Sejak diproduksi tahun 1983, hingga kini populasi R-27 dipercaya cukup banyak, pasalnya selain Rusia banyak negara sekutu Rusia/Uni Soviet di seantoro Bumi yang mengandalkan rudal ini. Bahkan R-27 juga diproduksi oleh Ukraina dan Cina.

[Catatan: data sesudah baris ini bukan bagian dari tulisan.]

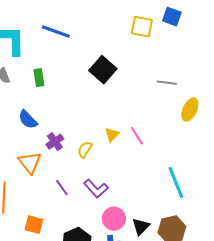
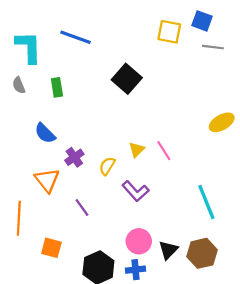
gray line: (167, 83) -> (213, 47), moved
yellow ellipse: (190, 110) -> (222, 122), turned 35
purple L-shape: (96, 189) -> (135, 191), moved

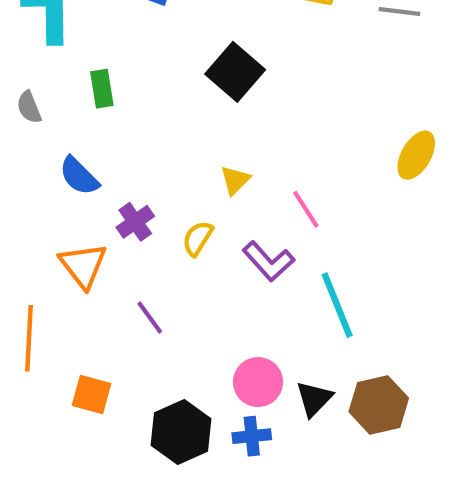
gray semicircle: (19, 85) -> (29, 107), moved
yellow ellipse: (222, 122) -> (416, 155), turned -30
yellow triangle: (137, 150) -> (235, 180), moved
purple L-shape: (135, 191) -> (268, 261), moved
cyan line: (206, 202) -> (337, 305), moved

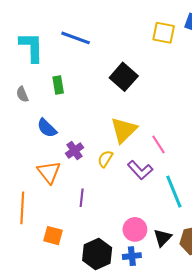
yellow triangle: (235, 180) -> (124, 130), size x1.8
purple line: (150, 318) -> (82, 198), turned 42

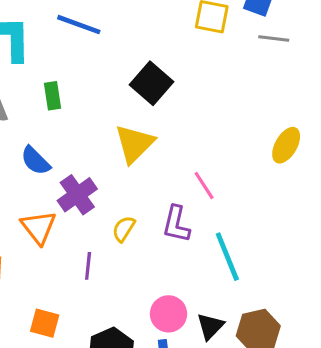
yellow triangle: (124, 130) -> (134, 144), moved
purple cross: (75, 151) -> (77, 195), size x1.4
yellow semicircle: (105, 159) -> (124, 229), moved
purple L-shape: (140, 170) -> (176, 224), turned 55

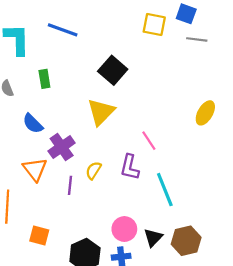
purple line: (88, 266) -> (70, 185), moved

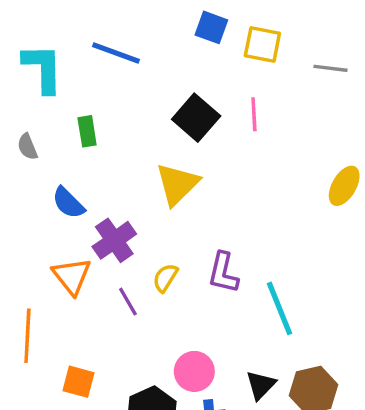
blue square: (186, 14) -> (211, 27), moved
pink line: (149, 141) -> (254, 114), moved, turned 30
purple line: (70, 185) -> (128, 302), turned -36
pink circle: (124, 229) -> (194, 371), moved

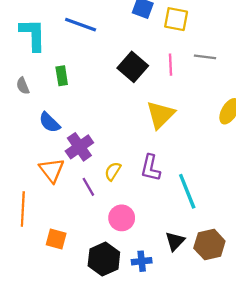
gray line: (331, 68) -> (205, 57), moved
yellow triangle: (177, 184) -> (161, 115), moved
pink circle: (194, 371) -> (122, 218), moved

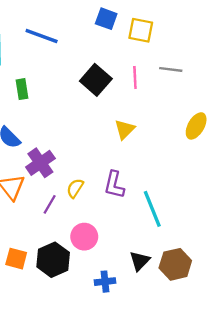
yellow triangle: (161, 115) -> (125, 129), size x0.7
purple line: (88, 187) -> (50, 204), turned 60
black hexagon: (104, 259) -> (53, 260), moved

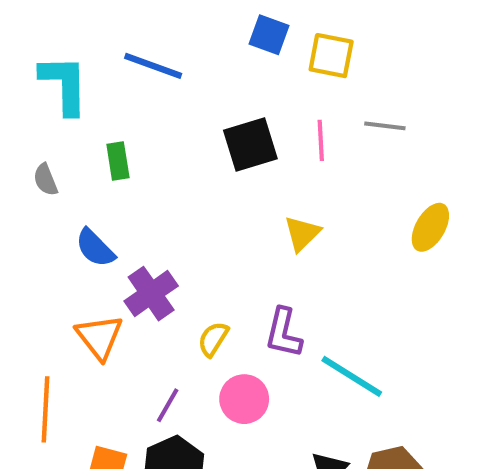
black square: (96, 80) -> (250, 145), turned 32
purple line: (50, 204) -> (168, 405), moved
cyan line: (152, 209) -> (352, 376), turned -36
pink circle: (84, 237) -> (244, 399), moved

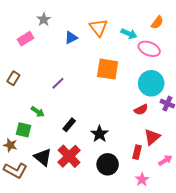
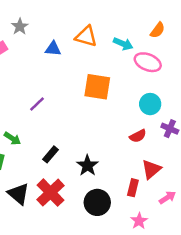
orange triangle: (98, 28) -> (86, 36), turned -36
blue triangle: (71, 38) -> (53, 49), turned 32
cyan circle: (151, 83) -> (150, 104), size x0.7

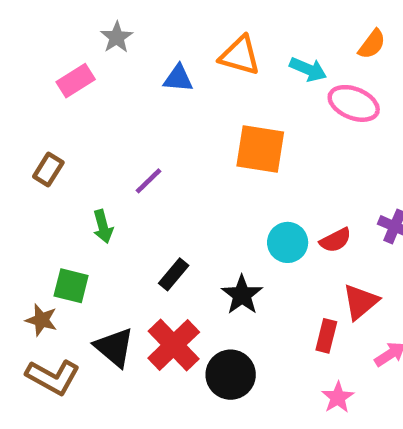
cyan circle: (150, 104) -> (288, 242), moved
green arrow: (12, 138) -> (103, 227), moved, turned 42
black circle: (97, 202) -> (231, 375), moved

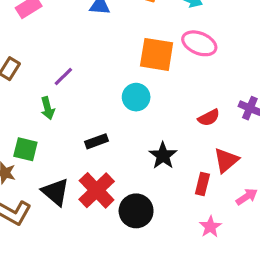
pink ellipse: (354, 103) -> (199, 43), moved
purple line: (149, 181) -> (63, 77), moved
cyan circle: (288, 242) -> (136, 97), moved
black rectangle: (174, 274) -> (97, 141), turned 30
black star: (242, 295) -> (163, 156), moved

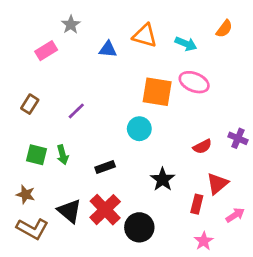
green arrow: (48, 108) -> (63, 155), moved
green square: (25, 149) -> (37, 155), moved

Bila sosok R-27 di Indonesia masih diselimuti misteri, lagi-lagi Negeri Jiran Malaysia sudah jauh lebih dulu menggunakan rudal ini. TUDM (AU Malaysia) sejak tahun 90-an telah mengandalkan rudal ini untuk mempersenjatai jet MiG-29 dan Sukhoi Su-30. Bahkan rudal ini pernah dipamerkan Malaysia pada ajang Indonesian Air Show tahun 1996 di Bandara Soekarno Hatta. Malaysia memang membeli rudal ini dalam paket pengadaan MiG-29. Bagaimana dengan R-27 milik TNI AU, kita berharap meski ketinggalan dalam kepemilikan, semoga varian R-27 Indonesia lebih canggih daripada milik Malaysia. Semoga.